Much of Schimmel’s work is ongoing, but in the past she’s examined the x-radiographs and infrared reflectography images (IRR) of various Renaissance masters to observe aspects of the creative process, including alterations to the artist’s original intent.
“It’s chilling to be able to see beneath the visible layers, because you see not only how artists created their works, but also the things that were later changed. For instance, blouses that were added or positional changes to the figure, such as hands or feet that were moved. Sometimes, if you are lucky, you can even see another painting underneath.”
Though her career revolves around the visual arts, Schimmel is still involved in the world of making music. For more than a decade, she has been working with the legendary remote recording studio Le Mobile on specific projects. “Le Mobile is a pioneer in recording music live, and I have learned so much about capturing live performances in a way that removes the barriers between the listener and the performer,” she explains “You can always identify which recordings came out of this remote studio because they have this special quality to them. They breathe.
“The same goes for the way they mix a recording. They have this fantastic vintage Neve console, and all the outboard gear that one can imagine, and they are able to seamlessly combine the best of the digital world with that of the analog. I think recording music the way they do is a dying art because everyone with a laptop feels they can record music, and that it's all the same thing, but it’s not. Nor is it that simple.”
Schimmel hopes to bring her two passions together in the future and is working on a number of research projects to that effect, but for now says there are some beautiful connections between the creation of works of art and live music.
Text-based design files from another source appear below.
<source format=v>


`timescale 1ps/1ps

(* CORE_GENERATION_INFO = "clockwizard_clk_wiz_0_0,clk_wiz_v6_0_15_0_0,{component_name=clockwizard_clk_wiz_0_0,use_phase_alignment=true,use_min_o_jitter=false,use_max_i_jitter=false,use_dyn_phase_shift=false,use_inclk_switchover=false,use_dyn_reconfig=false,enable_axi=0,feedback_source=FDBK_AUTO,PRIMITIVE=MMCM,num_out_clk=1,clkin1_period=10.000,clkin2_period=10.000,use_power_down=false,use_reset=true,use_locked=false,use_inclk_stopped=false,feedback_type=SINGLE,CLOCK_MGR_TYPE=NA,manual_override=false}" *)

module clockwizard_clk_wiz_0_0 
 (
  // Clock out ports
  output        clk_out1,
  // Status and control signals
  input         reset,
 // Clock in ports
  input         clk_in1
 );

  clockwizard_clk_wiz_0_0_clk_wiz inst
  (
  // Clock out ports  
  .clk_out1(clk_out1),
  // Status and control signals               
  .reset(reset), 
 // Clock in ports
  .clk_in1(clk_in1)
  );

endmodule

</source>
“Great art is always about great passion, but when you record someone in a live setting, or on a stage, there is no going back to do another take. You get one shot and that’s it. This is very different from recording an artist in a studio setting, where you can change things as many times as you want. This is probably why listening to live performances is incredibly meaningful because there is a natural vulnerability, an intimacy with an artist who is caught in the throes of performing during a moment in time when there can only be one take.”
As a researcher immersed in centuries-old works of art, Schimmel has a unique and thorough understanding of the value of the arts—and why we must support the future of these treasured institutions now.
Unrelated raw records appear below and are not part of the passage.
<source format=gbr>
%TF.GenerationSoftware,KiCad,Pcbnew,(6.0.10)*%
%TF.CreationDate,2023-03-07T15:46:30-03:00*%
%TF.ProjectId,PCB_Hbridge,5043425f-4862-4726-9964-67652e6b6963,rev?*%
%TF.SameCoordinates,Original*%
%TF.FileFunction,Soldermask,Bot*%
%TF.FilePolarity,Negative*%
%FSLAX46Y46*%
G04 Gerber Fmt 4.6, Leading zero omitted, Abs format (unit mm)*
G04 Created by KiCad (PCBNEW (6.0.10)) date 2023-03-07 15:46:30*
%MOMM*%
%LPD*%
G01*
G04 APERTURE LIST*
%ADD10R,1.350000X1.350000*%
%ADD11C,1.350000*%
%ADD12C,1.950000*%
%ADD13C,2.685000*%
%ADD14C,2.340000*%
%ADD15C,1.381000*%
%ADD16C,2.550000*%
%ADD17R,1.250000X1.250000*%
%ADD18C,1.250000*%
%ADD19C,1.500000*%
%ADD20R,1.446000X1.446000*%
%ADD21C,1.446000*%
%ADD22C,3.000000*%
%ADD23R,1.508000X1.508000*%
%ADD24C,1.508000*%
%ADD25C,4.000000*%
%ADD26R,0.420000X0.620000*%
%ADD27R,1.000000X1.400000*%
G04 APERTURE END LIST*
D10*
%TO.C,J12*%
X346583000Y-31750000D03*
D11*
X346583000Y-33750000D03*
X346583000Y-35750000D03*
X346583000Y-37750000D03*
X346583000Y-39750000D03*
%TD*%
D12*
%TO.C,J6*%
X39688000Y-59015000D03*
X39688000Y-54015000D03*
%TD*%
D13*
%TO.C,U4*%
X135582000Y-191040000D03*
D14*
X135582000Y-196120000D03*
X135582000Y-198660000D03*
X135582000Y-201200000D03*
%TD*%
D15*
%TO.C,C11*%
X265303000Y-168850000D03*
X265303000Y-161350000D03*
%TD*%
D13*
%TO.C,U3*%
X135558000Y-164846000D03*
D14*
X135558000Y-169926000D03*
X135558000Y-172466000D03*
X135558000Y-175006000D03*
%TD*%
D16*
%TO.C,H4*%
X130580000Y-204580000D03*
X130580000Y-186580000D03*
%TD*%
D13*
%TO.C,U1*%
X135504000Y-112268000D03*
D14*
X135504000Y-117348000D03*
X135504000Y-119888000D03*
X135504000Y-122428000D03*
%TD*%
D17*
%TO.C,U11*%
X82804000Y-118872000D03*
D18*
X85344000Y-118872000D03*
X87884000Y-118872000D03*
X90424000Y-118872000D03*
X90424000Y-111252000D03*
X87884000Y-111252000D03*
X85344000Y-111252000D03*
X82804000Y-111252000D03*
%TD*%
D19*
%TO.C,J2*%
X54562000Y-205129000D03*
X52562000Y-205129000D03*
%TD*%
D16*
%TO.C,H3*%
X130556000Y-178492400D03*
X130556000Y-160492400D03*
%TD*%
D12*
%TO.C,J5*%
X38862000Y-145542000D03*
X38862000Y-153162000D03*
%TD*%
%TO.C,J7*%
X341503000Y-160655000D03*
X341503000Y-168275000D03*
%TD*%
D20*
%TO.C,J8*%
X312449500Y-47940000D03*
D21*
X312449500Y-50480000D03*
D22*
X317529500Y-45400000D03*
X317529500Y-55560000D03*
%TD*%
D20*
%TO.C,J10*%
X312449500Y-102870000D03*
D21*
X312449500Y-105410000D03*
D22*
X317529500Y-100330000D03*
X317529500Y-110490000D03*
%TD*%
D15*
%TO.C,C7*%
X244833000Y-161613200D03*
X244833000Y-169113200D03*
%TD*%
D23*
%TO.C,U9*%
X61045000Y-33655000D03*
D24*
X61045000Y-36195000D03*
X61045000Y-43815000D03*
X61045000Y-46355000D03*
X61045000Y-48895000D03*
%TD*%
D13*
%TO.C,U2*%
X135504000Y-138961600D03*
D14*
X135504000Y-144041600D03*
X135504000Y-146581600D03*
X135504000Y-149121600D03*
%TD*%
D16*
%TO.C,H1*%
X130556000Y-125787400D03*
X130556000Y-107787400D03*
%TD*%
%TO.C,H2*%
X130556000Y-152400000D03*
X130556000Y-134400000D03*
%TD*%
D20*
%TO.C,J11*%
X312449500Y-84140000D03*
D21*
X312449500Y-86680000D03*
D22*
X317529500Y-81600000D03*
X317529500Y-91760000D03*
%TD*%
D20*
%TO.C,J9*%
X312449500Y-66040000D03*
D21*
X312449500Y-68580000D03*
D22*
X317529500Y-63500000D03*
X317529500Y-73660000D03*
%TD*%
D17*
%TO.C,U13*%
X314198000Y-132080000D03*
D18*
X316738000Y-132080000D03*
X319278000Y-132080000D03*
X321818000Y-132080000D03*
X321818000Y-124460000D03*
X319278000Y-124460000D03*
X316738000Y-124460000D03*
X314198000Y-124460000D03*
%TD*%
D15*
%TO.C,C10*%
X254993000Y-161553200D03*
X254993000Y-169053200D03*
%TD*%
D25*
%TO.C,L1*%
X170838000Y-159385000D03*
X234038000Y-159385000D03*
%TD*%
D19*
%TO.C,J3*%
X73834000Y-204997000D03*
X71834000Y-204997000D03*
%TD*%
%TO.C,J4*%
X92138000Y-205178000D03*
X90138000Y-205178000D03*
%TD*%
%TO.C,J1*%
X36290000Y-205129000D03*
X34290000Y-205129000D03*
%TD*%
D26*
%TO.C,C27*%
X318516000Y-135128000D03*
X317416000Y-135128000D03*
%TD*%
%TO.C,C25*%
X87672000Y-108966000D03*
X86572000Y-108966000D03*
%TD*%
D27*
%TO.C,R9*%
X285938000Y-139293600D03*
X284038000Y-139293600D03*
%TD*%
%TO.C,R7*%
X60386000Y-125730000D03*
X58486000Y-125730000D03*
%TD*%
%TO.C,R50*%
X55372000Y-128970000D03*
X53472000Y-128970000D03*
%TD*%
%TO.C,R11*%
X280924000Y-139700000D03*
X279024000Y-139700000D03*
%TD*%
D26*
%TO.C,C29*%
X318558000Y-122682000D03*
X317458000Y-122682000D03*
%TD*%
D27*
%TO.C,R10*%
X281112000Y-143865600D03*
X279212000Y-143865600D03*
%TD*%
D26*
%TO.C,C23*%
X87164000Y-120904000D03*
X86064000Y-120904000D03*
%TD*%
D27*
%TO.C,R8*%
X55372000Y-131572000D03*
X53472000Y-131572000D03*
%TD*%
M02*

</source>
“You may not know the value of your work in your lifetime—none of us will—but the value is there and you want it to continue in a meaningful way. And when I saw the type of quality person that Judy is, I wanted to support the school she taught at for so many years.”
Schimmel’s gift will establish the Judith Glyde Cello Support Fund, which will support auditions, conventions, competitions and other opportunities for students in the cello studio at the College of Music. It will also create the Judith Glyde Cello Faculty Fellowship.
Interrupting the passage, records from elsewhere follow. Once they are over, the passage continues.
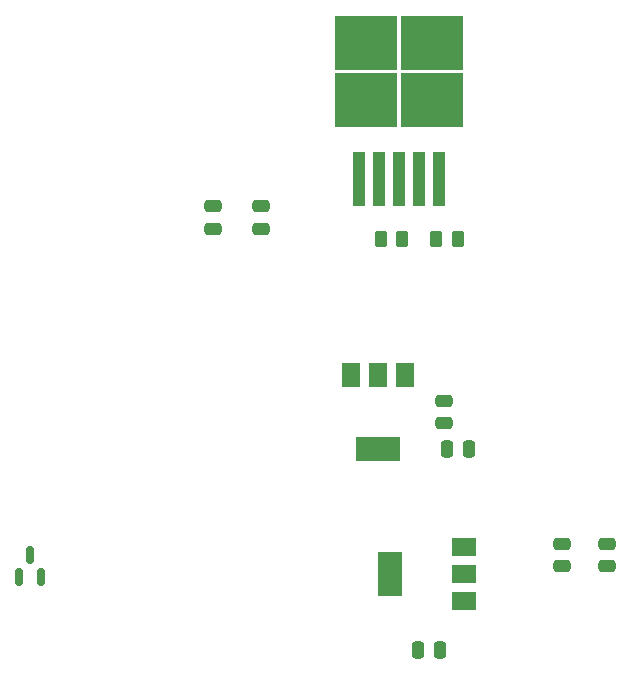
<source format=gbr>
%TF.GenerationSoftware,KiCad,Pcbnew,6.0.7-f9a2dced07~116~ubuntu20.04.1*%
%TF.CreationDate,2022-10-31T14:42:26+01:00*%
%TF.ProjectId,av_citynode_hw,61765f63-6974-4796-9e6f-64655f68772e,rev?*%
%TF.SameCoordinates,Original*%
%TF.FileFunction,Paste,Top*%
%TF.FilePolarity,Positive*%
%FSLAX46Y46*%
G04 Gerber Fmt 4.6, Leading zero omitted, Abs format (unit mm)*
G04 Created by KiCad (PCBNEW 6.0.7-f9a2dced07~116~ubuntu20.04.1) date 2022-10-31 14:42:26*
%MOMM*%
%LPD*%
G01*
G04 APERTURE LIST*
G04 Aperture macros list*
%AMRoundRect*
0 Rectangle with rounded corners*
0 $1 Rounding radius*
0 $2 $3 $4 $5 $6 $7 $8 $9 X,Y pos of 4 corners*
0 Add a 4 corners polygon primitive as box body*
4,1,4,$2,$3,$4,$5,$6,$7,$8,$9,$2,$3,0*
0 Add four circle primitives for the rounded corners*
1,1,$1+$1,$2,$3*
1,1,$1+$1,$4,$5*
1,1,$1+$1,$6,$7*
1,1,$1+$1,$8,$9*
0 Add four rect primitives between the rounded corners*
20,1,$1+$1,$2,$3,$4,$5,0*
20,1,$1+$1,$4,$5,$6,$7,0*
20,1,$1+$1,$6,$7,$8,$9,0*
20,1,$1+$1,$8,$9,$2,$3,0*%
G04 Aperture macros list end*
%ADD10R,1.500000X2.000000*%
%ADD11R,3.800000X2.000000*%
%ADD12R,5.250000X4.550000*%
%ADD13R,1.100000X4.600000*%
%ADD14RoundRect,0.150000X0.150000X-0.587500X0.150000X0.587500X-0.150000X0.587500X-0.150000X-0.587500X0*%
%ADD15RoundRect,0.250000X0.475000X-0.250000X0.475000X0.250000X-0.475000X0.250000X-0.475000X-0.250000X0*%
%ADD16RoundRect,0.250000X-0.475000X0.250000X-0.475000X-0.250000X0.475000X-0.250000X0.475000X0.250000X0*%
%ADD17RoundRect,0.250000X-0.250000X-0.475000X0.250000X-0.475000X0.250000X0.475000X-0.250000X0.475000X0*%
%ADD18RoundRect,0.250000X0.262500X0.450000X-0.262500X0.450000X-0.262500X-0.450000X0.262500X-0.450000X0*%
%ADD19RoundRect,0.250000X-0.262500X-0.450000X0.262500X-0.450000X0.262500X0.450000X-0.262500X0.450000X0*%
%ADD20R,2.000000X1.500000*%
%ADD21R,2.000000X3.800000*%
G04 APERTURE END LIST*
D10*
%TO.C,U7*%
X153430000Y-240588000D03*
D11*
X151130000Y-246888000D03*
D10*
X151130000Y-240588000D03*
X148830000Y-240588000D03*
%TD*%
D12*
%TO.C,U6*%
X155683000Y-212459000D03*
X150133000Y-217309000D03*
X155683000Y-217309000D03*
X150133000Y-212459000D03*
D13*
X149508000Y-224034000D03*
X151208000Y-224034000D03*
X152908000Y-224034000D03*
X154608000Y-224034000D03*
X156308000Y-224034000D03*
%TD*%
D14*
%TO.C,Q1*%
X120716000Y-257731500D03*
X122616000Y-257731500D03*
X121666000Y-255856500D03*
%TD*%
D15*
%TO.C,C13*%
X156718000Y-244663000D03*
X156718000Y-242763000D03*
%TD*%
D16*
%TO.C,C19*%
X170561000Y-254889000D03*
X170561000Y-256789000D03*
%TD*%
D17*
%TO.C,C12*%
X156972000Y-246888000D03*
X158872000Y-246888000D03*
%TD*%
D16*
%TO.C,C11*%
X141224000Y-226314000D03*
X141224000Y-228214000D03*
%TD*%
D18*
%TO.C,R4*%
X157908000Y-229054000D03*
X156083000Y-229054000D03*
%TD*%
D16*
%TO.C,C10*%
X137160000Y-226314000D03*
X137160000Y-228214000D03*
%TD*%
%TO.C,C18*%
X166751000Y-254889000D03*
X166751000Y-256789000D03*
%TD*%
D19*
%TO.C,R5*%
X151384000Y-229108000D03*
X153209000Y-229108000D03*
%TD*%
D17*
%TO.C,C16*%
X154498000Y-263906000D03*
X156398000Y-263906000D03*
%TD*%
D20*
%TO.C,U15*%
X158446000Y-259729000D03*
X158446000Y-257429000D03*
X158446000Y-255129000D03*
D21*
X152146000Y-257429000D03*
%TD*%
M02*

</source>
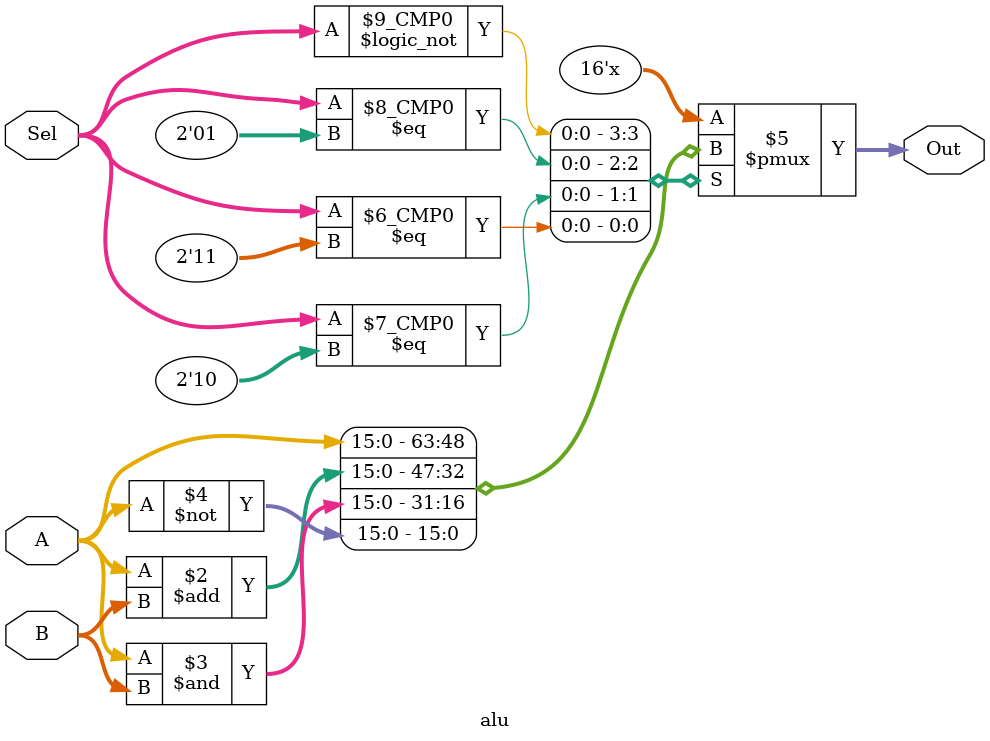
<source format=sv>
module alu(
	input logic [1:0] Sel,
	input logic [15:0] A, B,
	output logic[15:0] Out
);

	// take in two A, B inputs to perform operations
	always_comb
	begin
		// sel bits come from ISDU
		case(Sel)
		// 00 passes A, 11 NOTs A, 01 adds A,B, and 10 &s A,B
			2'b00: Out = A;
			2'b01: Out = A+B;
			2'b10: Out = A&B;
			2'b11: Out = ~A;
		endcase
	end
	

endmodule
</source>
When she heard the news of her friend’s generosity, Glyde says she was incredibly moved. “Katherine’s gift leaves me astonished and overwhelmed. And to realize that Katherine wanted me to learn about this honor while living—this is the greatest gift of all.
“Her understanding that art must be supported to flourish and prevail is immeasurable.”
Glyde’s successor, Assistant Professor of Cello David Requiro, says it’s inspiring to see a gift of this magnitude—especially right now. “This gift will help support the growth and development of the CU cello studio for a long time. In addition, Katherine Schimmel’s gift is a fitting tribute to CU legend Judith Glyde, and it is an honor to follow in her footsteps.”
Says Schimmel, “Almost everybody is in a position to support the arts, even if they don’t feel like they can. We all can give something, even just a dollar a month, and the cumulative effect of that will make change possible.
“I cannot imagine a world without the arts. It’s a lifesaver for so many people. When you see how a person’s world can be opened up or even made easier by the experience of going to a museum or a concert hall, then you realize how essential the arts are.”